The Aam Aadmi Party (AAP), which has accused the Election Commission of “running away from a no-holds-barred hackathon”, is unlikely to take up the Commission’s challenge to demonstrate that its Electronic Voting Machines (EVMs) can be tampered with.

aam aadmi party election commission evm challenge

In a letter to the poll commission, AAP said it had promised a hackathon but with “rules and regulations”.

“Hackers are invited to test the security of any system, using any tools available. Such ethical hacking is to help understand loopholes so that they can be removed in the future,” it said.

It wondered why the EC — “an institution that has always protected democracy” — was not ready for an open hackathon to safeguard the country’s election process.

The letter, to Chief Election Commissioner Nasim Zaidi, was in response to EC’s rejection of AAP’s demand that it be allowed to “tamper” with the EVM motherboard at the challenge.

“Why is the Election Commission running away from no- holds barred hackathon,” it asked.

Following this, AAP is unlikely to participate in the EVM challenge on June 3, party sources said. The last date to participate in the exercise ends on Friday.

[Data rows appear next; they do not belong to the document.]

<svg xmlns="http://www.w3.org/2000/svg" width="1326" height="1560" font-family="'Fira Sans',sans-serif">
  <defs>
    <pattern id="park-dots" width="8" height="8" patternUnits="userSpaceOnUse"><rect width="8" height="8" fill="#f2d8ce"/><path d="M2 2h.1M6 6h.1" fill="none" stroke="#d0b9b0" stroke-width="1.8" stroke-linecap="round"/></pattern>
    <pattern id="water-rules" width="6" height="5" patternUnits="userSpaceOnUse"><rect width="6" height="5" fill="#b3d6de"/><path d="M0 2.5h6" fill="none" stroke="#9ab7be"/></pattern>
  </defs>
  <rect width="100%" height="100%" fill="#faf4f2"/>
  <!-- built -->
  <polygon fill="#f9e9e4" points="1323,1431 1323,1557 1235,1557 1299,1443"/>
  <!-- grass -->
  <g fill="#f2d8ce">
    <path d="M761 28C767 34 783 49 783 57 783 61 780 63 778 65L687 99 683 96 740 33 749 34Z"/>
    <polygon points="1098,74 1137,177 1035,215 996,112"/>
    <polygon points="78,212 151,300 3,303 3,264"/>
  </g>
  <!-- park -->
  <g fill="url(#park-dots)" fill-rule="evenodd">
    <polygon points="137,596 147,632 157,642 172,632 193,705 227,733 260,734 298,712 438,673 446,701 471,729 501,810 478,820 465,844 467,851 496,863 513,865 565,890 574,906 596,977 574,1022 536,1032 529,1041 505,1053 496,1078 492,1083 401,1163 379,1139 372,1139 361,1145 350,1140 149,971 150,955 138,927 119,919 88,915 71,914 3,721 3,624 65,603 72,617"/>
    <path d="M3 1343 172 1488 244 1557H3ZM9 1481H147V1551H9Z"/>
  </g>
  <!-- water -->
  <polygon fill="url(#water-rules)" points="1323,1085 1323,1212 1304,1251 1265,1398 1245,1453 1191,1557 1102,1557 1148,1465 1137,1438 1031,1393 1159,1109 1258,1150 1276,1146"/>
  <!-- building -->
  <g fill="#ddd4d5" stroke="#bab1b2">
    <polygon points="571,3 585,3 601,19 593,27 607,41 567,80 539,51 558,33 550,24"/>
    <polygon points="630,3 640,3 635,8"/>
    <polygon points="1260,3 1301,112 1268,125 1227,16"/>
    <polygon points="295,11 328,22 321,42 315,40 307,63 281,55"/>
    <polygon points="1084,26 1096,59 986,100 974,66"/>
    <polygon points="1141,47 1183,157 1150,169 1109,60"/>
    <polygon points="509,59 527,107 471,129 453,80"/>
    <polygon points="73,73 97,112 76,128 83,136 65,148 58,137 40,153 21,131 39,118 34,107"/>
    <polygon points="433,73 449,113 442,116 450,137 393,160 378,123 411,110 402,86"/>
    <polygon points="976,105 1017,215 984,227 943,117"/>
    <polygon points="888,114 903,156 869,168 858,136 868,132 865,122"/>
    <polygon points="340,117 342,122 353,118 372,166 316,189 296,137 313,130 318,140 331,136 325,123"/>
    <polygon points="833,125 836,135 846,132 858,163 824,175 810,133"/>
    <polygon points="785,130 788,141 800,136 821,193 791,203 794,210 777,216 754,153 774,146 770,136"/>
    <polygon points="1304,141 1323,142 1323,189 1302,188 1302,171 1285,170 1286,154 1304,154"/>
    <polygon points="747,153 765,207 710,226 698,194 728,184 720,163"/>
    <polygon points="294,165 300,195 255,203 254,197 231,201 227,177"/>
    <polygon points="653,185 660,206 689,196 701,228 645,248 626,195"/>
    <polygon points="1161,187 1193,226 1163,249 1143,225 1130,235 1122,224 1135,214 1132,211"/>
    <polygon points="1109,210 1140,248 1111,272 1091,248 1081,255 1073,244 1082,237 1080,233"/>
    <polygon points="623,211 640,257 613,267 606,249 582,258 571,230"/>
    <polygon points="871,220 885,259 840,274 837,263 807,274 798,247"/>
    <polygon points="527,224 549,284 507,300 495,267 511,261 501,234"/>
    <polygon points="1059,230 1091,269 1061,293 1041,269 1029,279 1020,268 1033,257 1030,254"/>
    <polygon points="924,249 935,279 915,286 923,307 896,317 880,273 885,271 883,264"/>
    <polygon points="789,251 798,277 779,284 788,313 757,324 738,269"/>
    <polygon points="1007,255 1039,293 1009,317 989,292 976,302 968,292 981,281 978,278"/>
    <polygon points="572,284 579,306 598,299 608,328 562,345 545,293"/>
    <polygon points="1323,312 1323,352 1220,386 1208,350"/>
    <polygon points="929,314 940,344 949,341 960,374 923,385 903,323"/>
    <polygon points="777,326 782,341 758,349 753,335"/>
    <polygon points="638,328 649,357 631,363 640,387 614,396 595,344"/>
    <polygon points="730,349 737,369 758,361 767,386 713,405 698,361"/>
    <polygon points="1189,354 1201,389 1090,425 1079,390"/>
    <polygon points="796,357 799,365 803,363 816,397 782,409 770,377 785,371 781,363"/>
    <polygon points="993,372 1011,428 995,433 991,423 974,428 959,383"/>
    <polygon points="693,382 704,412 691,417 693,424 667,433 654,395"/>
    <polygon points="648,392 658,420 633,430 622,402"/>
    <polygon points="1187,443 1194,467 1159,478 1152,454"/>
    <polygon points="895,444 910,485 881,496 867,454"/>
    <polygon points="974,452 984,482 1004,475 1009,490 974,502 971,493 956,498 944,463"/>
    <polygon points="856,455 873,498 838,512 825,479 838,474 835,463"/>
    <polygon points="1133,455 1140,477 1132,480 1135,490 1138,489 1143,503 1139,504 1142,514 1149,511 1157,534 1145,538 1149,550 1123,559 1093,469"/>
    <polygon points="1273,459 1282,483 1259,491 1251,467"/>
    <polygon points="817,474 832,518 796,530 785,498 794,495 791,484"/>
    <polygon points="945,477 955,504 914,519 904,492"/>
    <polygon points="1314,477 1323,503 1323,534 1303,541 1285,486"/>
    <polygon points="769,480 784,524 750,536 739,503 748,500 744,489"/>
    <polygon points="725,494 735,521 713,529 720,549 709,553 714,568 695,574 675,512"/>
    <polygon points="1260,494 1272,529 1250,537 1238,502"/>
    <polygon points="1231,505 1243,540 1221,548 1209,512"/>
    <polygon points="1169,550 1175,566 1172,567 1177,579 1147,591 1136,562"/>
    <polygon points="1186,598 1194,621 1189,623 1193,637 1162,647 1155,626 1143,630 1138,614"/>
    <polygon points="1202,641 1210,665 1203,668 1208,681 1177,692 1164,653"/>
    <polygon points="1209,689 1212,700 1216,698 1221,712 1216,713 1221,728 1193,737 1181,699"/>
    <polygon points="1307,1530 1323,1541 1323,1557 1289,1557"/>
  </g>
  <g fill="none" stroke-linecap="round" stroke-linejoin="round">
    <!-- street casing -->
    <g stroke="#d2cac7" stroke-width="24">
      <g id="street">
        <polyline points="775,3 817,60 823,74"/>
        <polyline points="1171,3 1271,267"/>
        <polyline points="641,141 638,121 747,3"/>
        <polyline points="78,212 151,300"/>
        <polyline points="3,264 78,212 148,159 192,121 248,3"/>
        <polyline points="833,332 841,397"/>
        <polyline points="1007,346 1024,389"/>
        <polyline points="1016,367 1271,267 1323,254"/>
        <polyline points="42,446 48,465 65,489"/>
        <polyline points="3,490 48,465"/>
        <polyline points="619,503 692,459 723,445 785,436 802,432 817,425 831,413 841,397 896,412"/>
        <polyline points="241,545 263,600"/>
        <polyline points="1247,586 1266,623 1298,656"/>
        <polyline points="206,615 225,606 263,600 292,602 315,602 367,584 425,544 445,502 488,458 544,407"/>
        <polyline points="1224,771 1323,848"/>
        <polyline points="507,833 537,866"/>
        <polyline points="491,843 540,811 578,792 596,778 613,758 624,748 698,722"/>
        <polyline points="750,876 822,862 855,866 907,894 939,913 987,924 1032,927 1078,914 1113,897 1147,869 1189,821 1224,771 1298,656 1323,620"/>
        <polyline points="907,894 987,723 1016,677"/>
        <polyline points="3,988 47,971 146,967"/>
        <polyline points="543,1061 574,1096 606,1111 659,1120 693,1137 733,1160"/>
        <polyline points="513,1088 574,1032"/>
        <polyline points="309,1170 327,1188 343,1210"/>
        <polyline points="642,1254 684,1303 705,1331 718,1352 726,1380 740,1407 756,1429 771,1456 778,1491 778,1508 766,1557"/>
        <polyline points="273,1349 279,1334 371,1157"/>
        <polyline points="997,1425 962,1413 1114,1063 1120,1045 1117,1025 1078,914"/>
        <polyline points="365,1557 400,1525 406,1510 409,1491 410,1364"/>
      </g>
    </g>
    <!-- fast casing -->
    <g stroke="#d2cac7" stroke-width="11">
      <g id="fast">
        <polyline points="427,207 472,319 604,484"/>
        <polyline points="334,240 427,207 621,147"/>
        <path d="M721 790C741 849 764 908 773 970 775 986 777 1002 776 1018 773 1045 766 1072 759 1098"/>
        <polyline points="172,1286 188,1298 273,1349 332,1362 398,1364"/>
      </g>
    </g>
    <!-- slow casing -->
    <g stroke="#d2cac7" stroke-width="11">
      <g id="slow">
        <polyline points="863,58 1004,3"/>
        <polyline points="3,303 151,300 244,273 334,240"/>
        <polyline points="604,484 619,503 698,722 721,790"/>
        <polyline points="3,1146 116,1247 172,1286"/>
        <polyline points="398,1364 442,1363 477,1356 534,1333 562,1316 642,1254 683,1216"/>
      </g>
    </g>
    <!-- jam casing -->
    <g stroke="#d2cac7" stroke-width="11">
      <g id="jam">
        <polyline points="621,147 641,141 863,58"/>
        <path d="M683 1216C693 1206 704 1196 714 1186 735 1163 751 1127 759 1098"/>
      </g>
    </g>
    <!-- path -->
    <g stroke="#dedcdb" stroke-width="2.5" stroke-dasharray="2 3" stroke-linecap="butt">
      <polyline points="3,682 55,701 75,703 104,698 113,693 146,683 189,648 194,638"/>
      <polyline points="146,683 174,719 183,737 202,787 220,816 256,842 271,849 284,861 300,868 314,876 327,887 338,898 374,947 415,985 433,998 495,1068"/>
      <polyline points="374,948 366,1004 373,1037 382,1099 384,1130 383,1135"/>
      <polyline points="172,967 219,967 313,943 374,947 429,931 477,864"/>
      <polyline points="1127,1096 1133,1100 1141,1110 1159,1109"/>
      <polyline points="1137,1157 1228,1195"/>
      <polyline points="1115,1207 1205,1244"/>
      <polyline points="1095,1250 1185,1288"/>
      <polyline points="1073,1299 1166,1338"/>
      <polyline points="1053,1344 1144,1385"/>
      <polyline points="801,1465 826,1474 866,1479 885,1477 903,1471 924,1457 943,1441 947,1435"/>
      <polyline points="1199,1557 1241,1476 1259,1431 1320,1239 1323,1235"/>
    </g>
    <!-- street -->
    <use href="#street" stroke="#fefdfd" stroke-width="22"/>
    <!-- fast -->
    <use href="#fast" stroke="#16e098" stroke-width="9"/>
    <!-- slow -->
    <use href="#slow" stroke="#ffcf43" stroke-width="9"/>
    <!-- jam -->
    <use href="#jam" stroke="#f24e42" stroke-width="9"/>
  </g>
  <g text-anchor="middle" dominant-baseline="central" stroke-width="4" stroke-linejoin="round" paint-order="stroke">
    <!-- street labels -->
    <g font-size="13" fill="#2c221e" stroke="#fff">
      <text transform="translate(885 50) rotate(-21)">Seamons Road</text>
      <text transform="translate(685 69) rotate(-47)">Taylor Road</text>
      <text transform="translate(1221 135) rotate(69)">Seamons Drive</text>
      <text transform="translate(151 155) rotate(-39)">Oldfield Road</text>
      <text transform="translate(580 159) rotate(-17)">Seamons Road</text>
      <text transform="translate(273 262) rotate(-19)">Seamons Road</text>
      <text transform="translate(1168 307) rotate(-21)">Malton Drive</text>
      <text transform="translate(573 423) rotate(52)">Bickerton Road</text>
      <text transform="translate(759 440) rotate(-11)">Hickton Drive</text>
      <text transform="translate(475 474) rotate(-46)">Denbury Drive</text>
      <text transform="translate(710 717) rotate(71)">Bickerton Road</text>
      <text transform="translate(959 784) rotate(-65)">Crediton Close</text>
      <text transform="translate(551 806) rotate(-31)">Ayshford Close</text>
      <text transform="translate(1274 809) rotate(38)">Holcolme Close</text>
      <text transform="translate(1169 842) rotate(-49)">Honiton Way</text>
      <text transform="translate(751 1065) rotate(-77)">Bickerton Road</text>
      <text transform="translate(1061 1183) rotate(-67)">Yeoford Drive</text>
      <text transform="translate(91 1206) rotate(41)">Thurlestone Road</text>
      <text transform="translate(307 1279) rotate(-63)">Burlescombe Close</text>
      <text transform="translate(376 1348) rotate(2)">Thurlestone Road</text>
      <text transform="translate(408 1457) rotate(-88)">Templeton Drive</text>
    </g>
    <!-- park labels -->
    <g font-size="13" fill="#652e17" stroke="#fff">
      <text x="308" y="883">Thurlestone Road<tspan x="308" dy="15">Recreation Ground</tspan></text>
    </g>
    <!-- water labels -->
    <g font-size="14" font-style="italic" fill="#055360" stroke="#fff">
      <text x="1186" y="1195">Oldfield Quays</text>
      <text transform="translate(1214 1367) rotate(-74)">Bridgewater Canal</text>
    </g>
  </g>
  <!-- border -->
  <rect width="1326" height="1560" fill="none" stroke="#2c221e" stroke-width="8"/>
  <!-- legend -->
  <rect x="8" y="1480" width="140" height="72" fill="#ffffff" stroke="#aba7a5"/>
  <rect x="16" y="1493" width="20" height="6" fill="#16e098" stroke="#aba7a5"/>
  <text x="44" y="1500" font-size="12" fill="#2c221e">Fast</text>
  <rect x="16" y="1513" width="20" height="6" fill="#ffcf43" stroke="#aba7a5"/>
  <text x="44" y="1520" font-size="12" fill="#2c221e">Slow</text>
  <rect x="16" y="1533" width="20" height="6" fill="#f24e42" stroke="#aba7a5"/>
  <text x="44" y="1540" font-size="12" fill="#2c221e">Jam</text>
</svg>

“You have said that tampering or replacing the motherboard of an EVM would mean that it is no longer the same device. (But) how would you know that the motherboards of the existing EC machines have not been replaced or tampered with,” the letter, written by AAP National Secretary Pankaj Gupta, asked.

It said if the EC was so confident that an EVM was tamper-proof, it should allow the machines to be hacked, without imposing any rules.

The EC said the EVM would lose its originality if changes were made to its internal circuitry and it would not be the EC’s EVM.

Earlier this month, AAP had “demonstrated” how EVMs could be manipulated in a special Delhi Legislative Assembly session. The EC had then said the demonstration to prove that the machines could be hacked was carried out on a “look alike” EVM and not on the one used by the commission.

“If the machines look the same, behave the same till some codes activate the changed programming, then how do you know whether any tampering has taken place on the machines in your possession,” Gupta asked.